-- SUPPLIED MATERIAL follows --

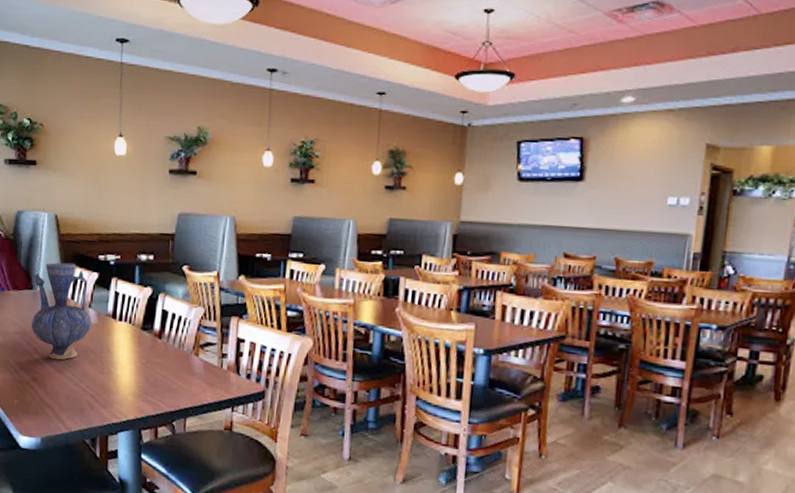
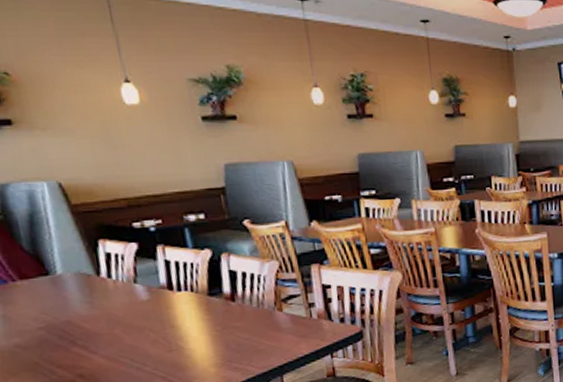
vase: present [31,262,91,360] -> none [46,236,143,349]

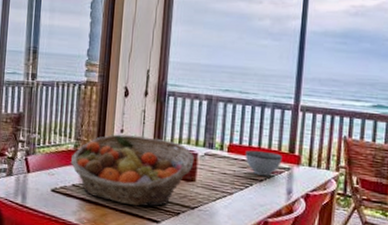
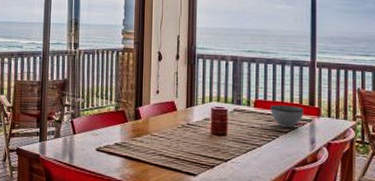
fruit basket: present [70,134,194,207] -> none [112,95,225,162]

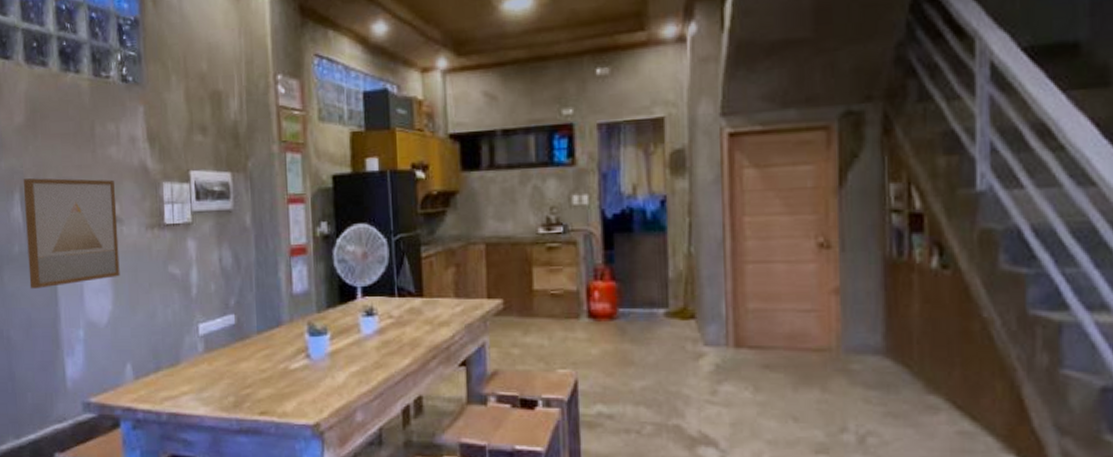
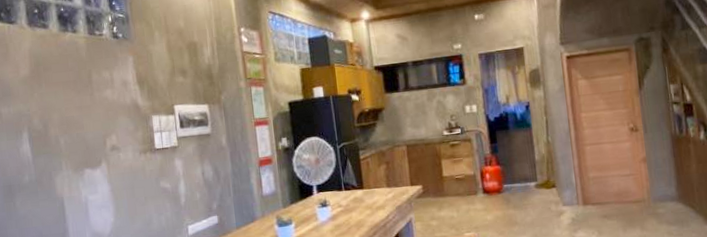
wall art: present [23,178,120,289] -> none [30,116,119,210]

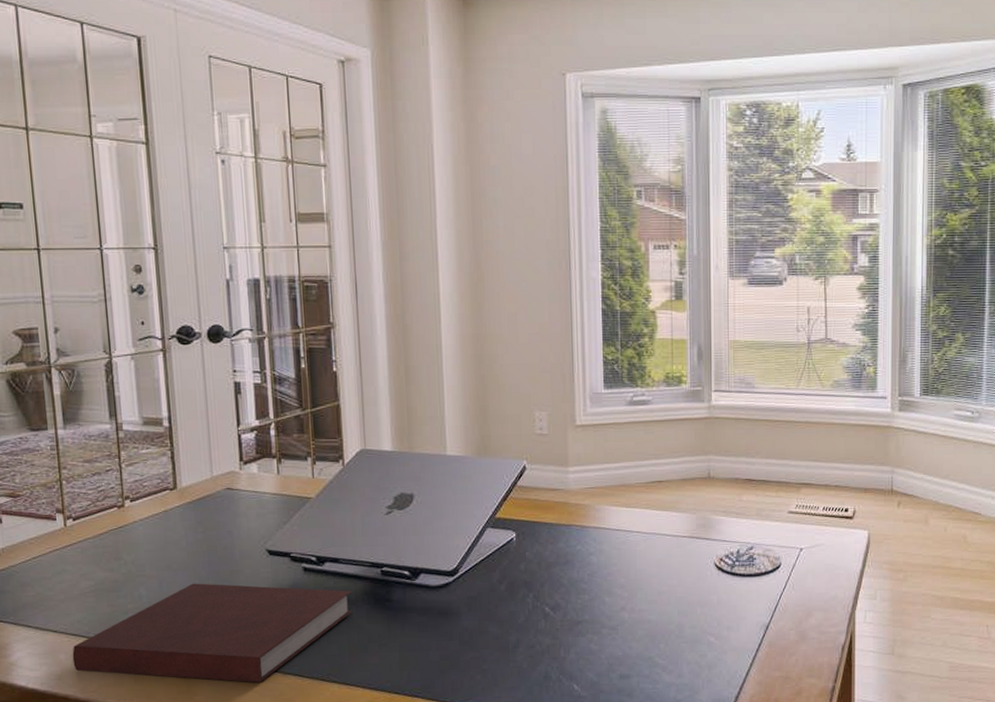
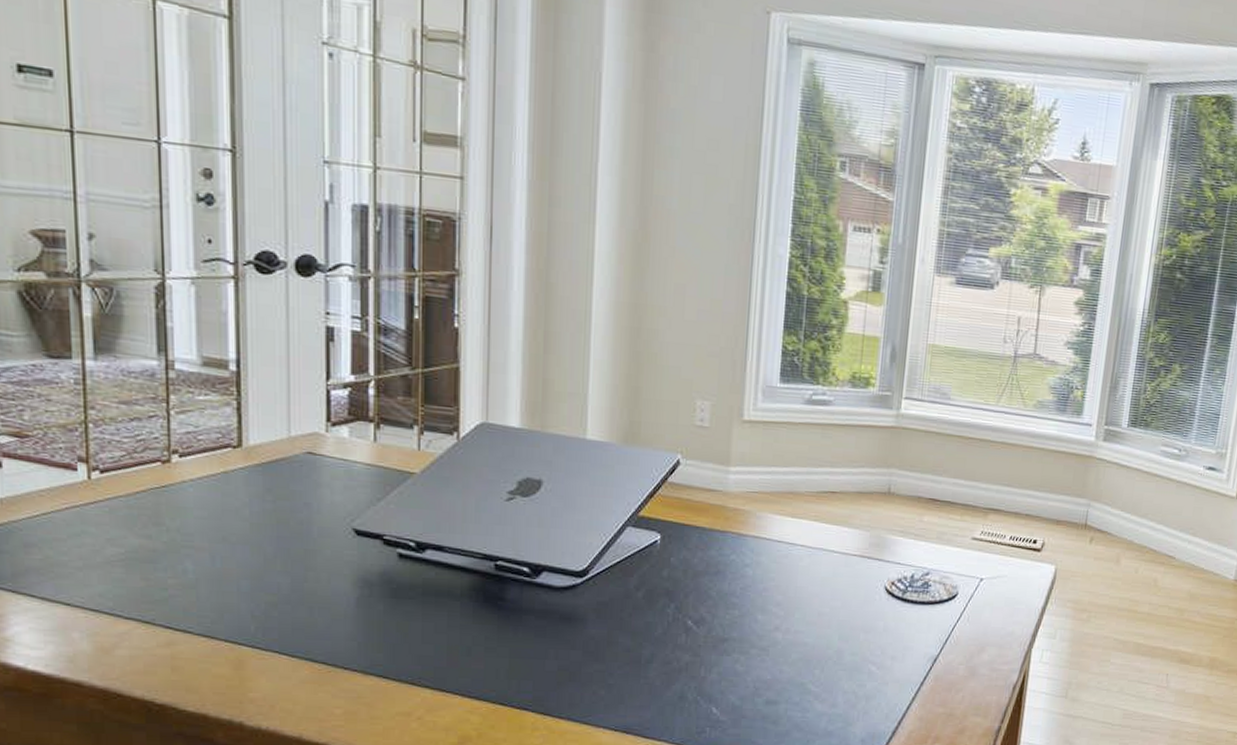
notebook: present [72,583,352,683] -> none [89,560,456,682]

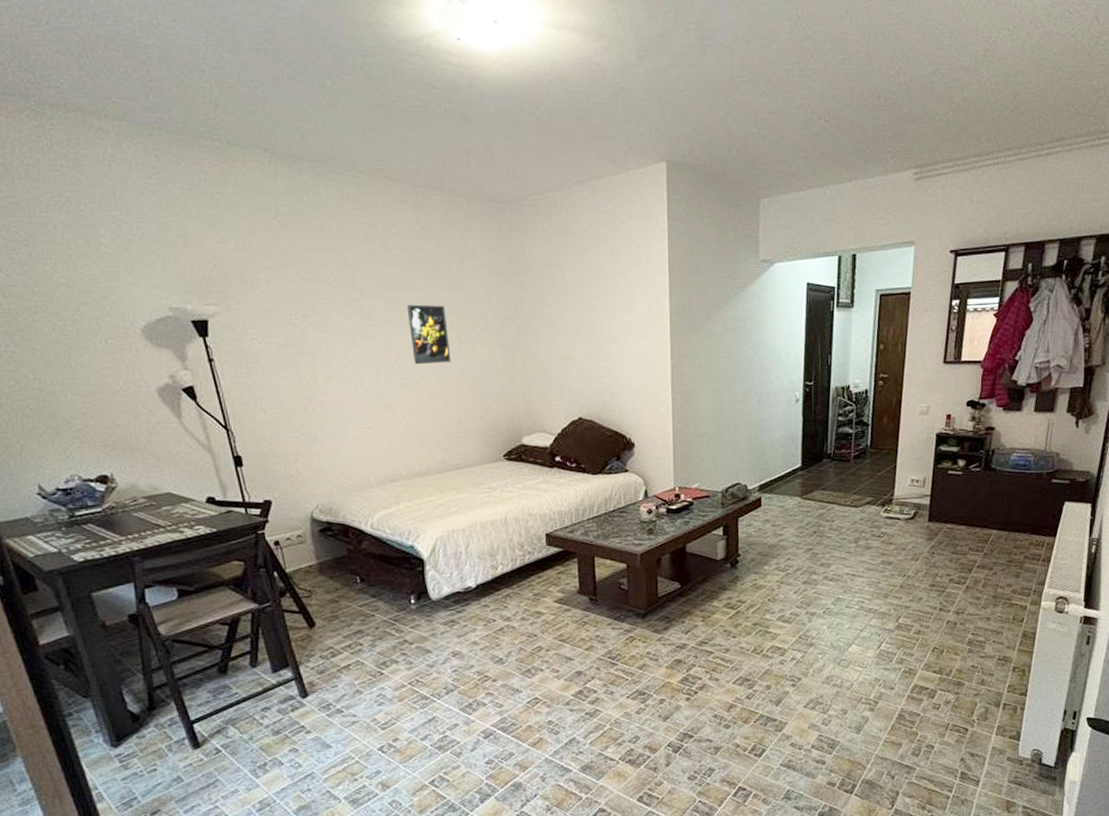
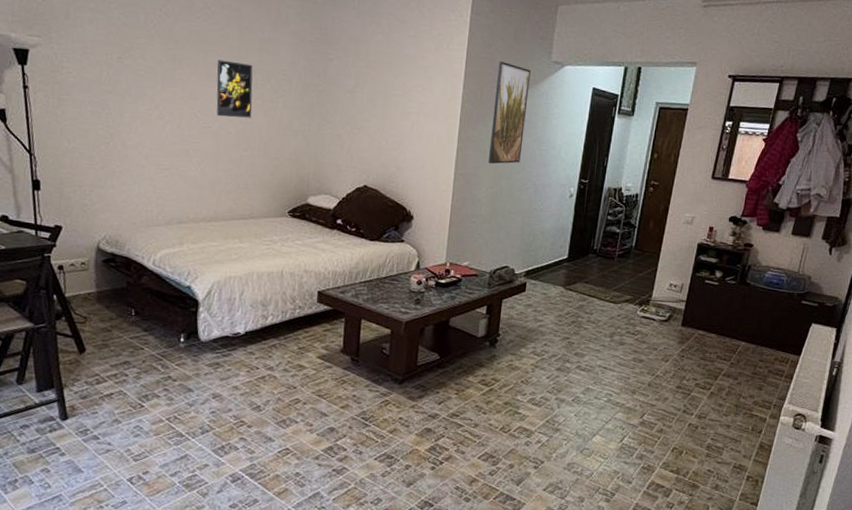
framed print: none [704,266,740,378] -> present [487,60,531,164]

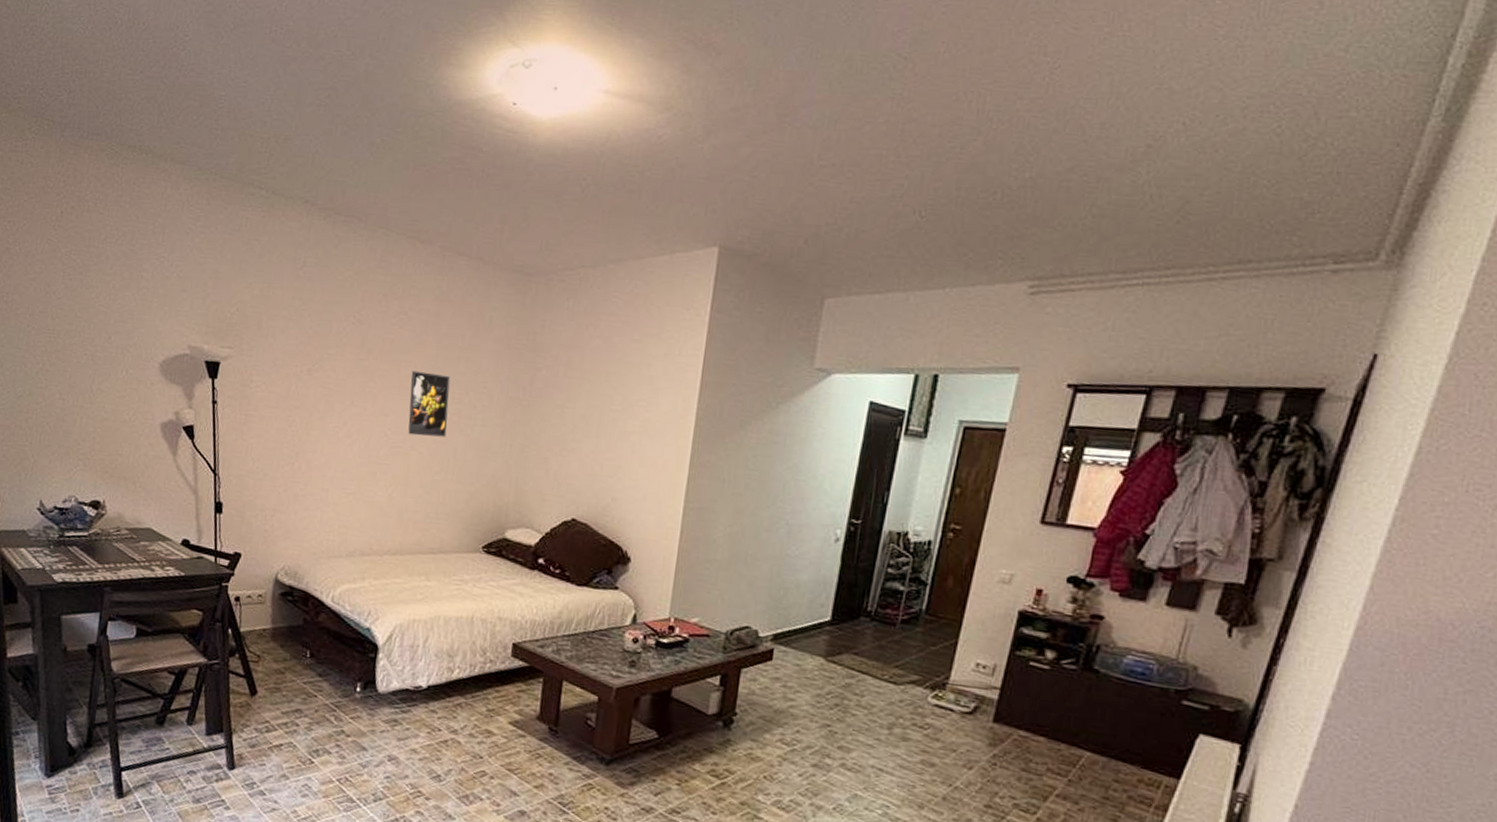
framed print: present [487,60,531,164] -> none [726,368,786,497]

-- SUPPLIED MATERIAL concluded --

TASK GOAL:
Where a line of the records above holds the word "print", copy that line.

ANSWER SPACE:
framed print: none [704,266,740,378] -> present [487,60,531,164]
framed print: present [487,60,531,164] -> none [726,368,786,497]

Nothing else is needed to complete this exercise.